Por: Milton Oliveira
Na sala de casa, encontrando-me sozinho, sinto que o som ligado me transmite o encanto que as músicas provocam num espírito carente de ternura. Um livro para me distrair termina tendo por destino único encantar-me os olhos e afagar-me a alma ébria de emoção. Nenhuma pessoa com quem conversar e o insulamento sentado na cadeira ao lado, como se eu fosse um doente contagioso.
A sensação de abandono empresta-nos a invulgar liberdade somente experimentada por meio do pensamento desobrigado. Então, abrem-se as portas para o regozijo da distração.
Vejo que, com o passar do tempo e mesmo sem prestarmos atenção, não fica difícil concluir que inúmeras mudanças se operaram, em todos os sentidos, sem que tenhamos qualquer interferência na evolução delas. Nos cabelos, nas linhas do rosto, na saliência do abdômen, nas rugas das mãos, na disposição para o desempenho de certas tarefas (inclua-se o amainar do vigor para a prática do ato sexual, temor da maioria dos homens na idade madura), na perda dos neurônios, na intensidade do olhar, em tantas outras coisas mais.
Modificações que, igualmente, processaram-se ao nosso redor.

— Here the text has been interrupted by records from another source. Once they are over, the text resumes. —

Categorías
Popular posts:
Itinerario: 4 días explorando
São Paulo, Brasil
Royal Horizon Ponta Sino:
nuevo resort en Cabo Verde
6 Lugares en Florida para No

Os filhos cresceram e não se encontram ao nosso lado, já hospedamos a morte no lar mais de uma vez, os sonhos não se concretizaram como planejávamos, a situação financeira não é a pretendida, a maioria dos amigos mora noutras cidades e os atuais têm ânimo diferente daqueles, a casa própria e o automóvel não nos trouxeram a satisfação completa.
As alterações suscitadas operaram-se, de igual forma, na cidade onde moramos. Onde existia uma modesta residência, nas ruas do centro em particular, agora se tem um ponto comercial, no mais das vezes com dois, três andares. As artérias públicas são quase todas calçadas, as praças têm jardins e a iluminação deixa as noites menos escuras e sombrias.
Até nos burgos se pode verificar significativas mudanças: restaurante, pizzaria, mercadinho, salão de festa, correspondente bancário. Quem dispunha dessas novidades há vinte, trinta anos? Quando muito, uma sorveteria.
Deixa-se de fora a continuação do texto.